_EXERCISE INSTRUCTIONS_.
- a) In the Season 2 review below, how many episodes were critics given, and out of how many?
- b) Continue the Season 2 review below from its final sentence.

_GIVEN TEXT_.
•••••

Because critics were only given the first seven episodes for review (out of a total of ten), it’s impossible to tell whether Season 2 will ultimately stick the landing. In fact, the episodes we were given end at a presumably deeply crucial point that will likely determine the direction of the remainder of the season. So, who knows? But while I can’t tell you whether the answer to the show’s central mystery will be a satisfying one, I can say that Season 2 is made up of a lot of interesting disparate pieces that may well turn out to be dynamite when they are finally combined.
The season shines brightest when it’s focused on all the ways that Megan isn’t a typical heroine of a teen drama like this. She isn’t particularly popular and has few (if any) female friends. Her computer science background and interest in hacking tie in perfectly to the season’s Y2K backdrop. And the family’s blue-collar financial status gives her a unique perspective that isn’t shared by many in her social circle. She’s constantly stressed about money, embarrassed about her background, and occasionally jealous or resentful of her friends who come from wealthy families with more resources. Isabella, of course, has plenty of secrets of her own that unspool over the course of the season, as it becomes increasingly clear that she hasn’t been entirely honest about key elements of her own past.

•••••

_DATASET CONTENT_.
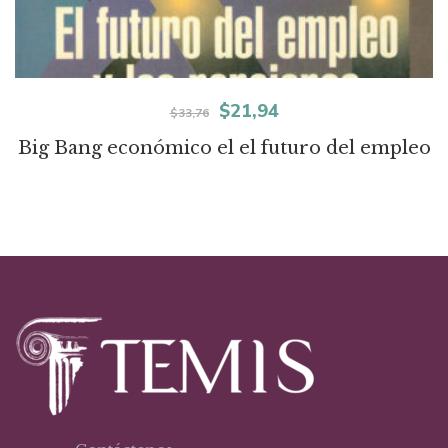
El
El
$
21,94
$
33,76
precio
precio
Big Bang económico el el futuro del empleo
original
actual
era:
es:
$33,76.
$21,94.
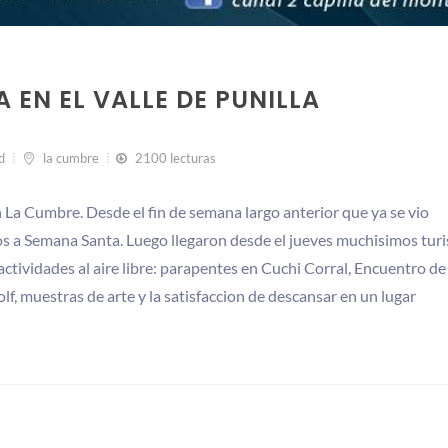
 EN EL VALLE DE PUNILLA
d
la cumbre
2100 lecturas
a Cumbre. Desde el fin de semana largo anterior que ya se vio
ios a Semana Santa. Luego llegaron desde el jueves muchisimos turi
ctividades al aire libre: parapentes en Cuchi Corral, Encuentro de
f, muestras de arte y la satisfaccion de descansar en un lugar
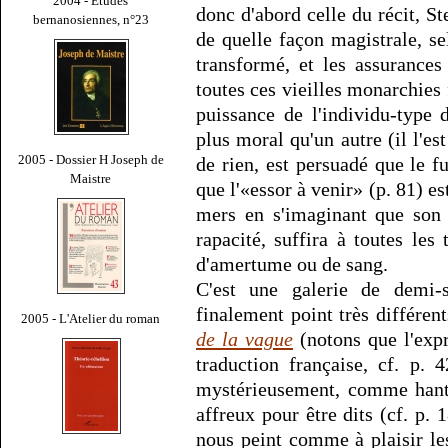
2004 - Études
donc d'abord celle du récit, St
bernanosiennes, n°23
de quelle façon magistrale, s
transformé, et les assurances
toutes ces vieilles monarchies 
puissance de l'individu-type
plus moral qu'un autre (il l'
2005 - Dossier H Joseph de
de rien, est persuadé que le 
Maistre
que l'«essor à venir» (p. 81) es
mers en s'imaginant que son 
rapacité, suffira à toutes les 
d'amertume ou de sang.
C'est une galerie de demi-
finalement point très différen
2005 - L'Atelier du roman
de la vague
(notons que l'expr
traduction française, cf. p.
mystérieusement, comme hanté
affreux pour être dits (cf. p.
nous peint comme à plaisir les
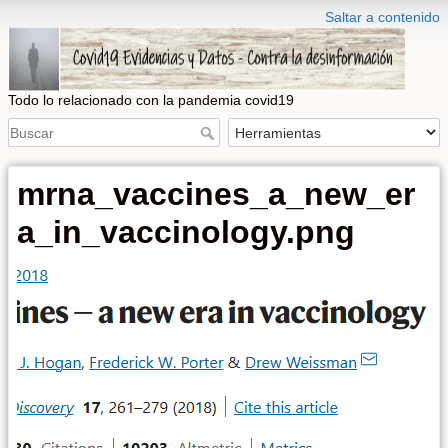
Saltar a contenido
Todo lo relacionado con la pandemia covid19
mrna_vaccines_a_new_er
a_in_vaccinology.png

•••••

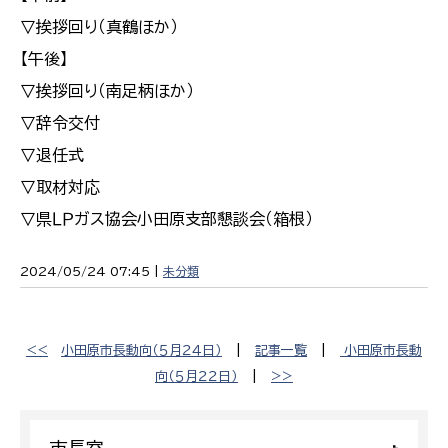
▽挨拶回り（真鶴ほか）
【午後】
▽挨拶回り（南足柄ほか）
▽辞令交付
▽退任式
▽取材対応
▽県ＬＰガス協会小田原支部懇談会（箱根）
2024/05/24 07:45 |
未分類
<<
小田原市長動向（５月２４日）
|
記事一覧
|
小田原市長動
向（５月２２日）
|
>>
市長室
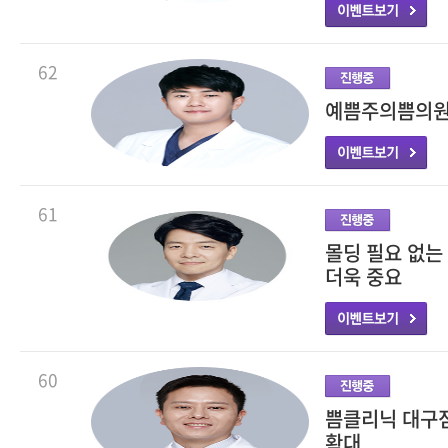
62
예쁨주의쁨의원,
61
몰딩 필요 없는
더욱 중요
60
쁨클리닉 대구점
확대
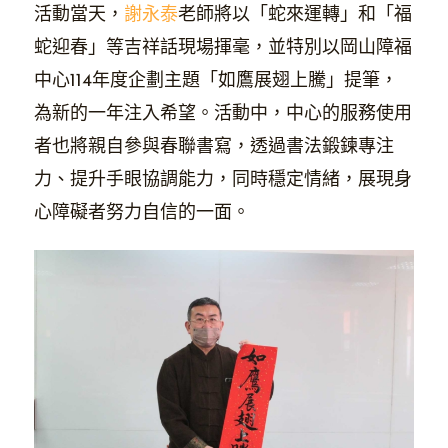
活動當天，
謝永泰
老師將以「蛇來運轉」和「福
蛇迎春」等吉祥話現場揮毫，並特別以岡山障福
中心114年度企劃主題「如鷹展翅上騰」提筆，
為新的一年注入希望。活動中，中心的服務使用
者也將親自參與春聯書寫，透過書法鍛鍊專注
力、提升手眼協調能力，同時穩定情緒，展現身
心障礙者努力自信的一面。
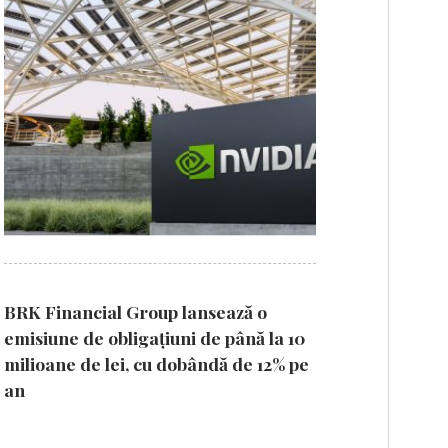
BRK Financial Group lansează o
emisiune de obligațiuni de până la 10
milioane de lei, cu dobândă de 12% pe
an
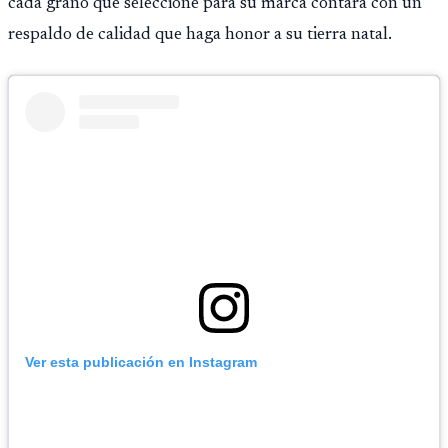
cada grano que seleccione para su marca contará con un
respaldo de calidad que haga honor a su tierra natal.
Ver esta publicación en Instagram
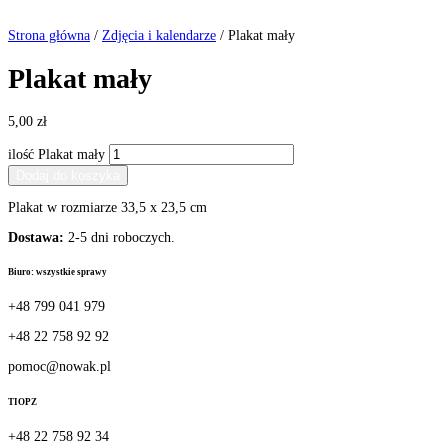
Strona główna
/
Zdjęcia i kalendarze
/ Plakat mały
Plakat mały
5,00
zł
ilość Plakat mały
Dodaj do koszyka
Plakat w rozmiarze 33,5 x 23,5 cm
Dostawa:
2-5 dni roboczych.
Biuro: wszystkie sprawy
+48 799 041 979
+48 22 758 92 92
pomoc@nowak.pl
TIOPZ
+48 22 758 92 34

•••••

_SOLVED TASKS_.
- a) Critics were given the first seven of the season's ten episodes.

- b)
These reveals are all made the more impactful by the fact that Stanley and Underwood have the sort of electric chemistry that may well leave you wondering why these two girls don’t just ditch the lesser boys around them and go for each other. Their bond vacillates from dedicated to dangerously obsessive to outright toxic, and the collapse of their friendship feels simultaneously tragic and inevitable. In fact, Megan and Isabella are so clearly the central focus of this drama that its secondary characters get remarkably little development (or even identities to speak of). Even the allegedly nice guy Luke, ostensibly the third point in their mutual triangle of teen angst and drama, is a much less interesting character than either of the young women in his life and is remarkable only in that he is the least terrible member of his demonstrably terrible family.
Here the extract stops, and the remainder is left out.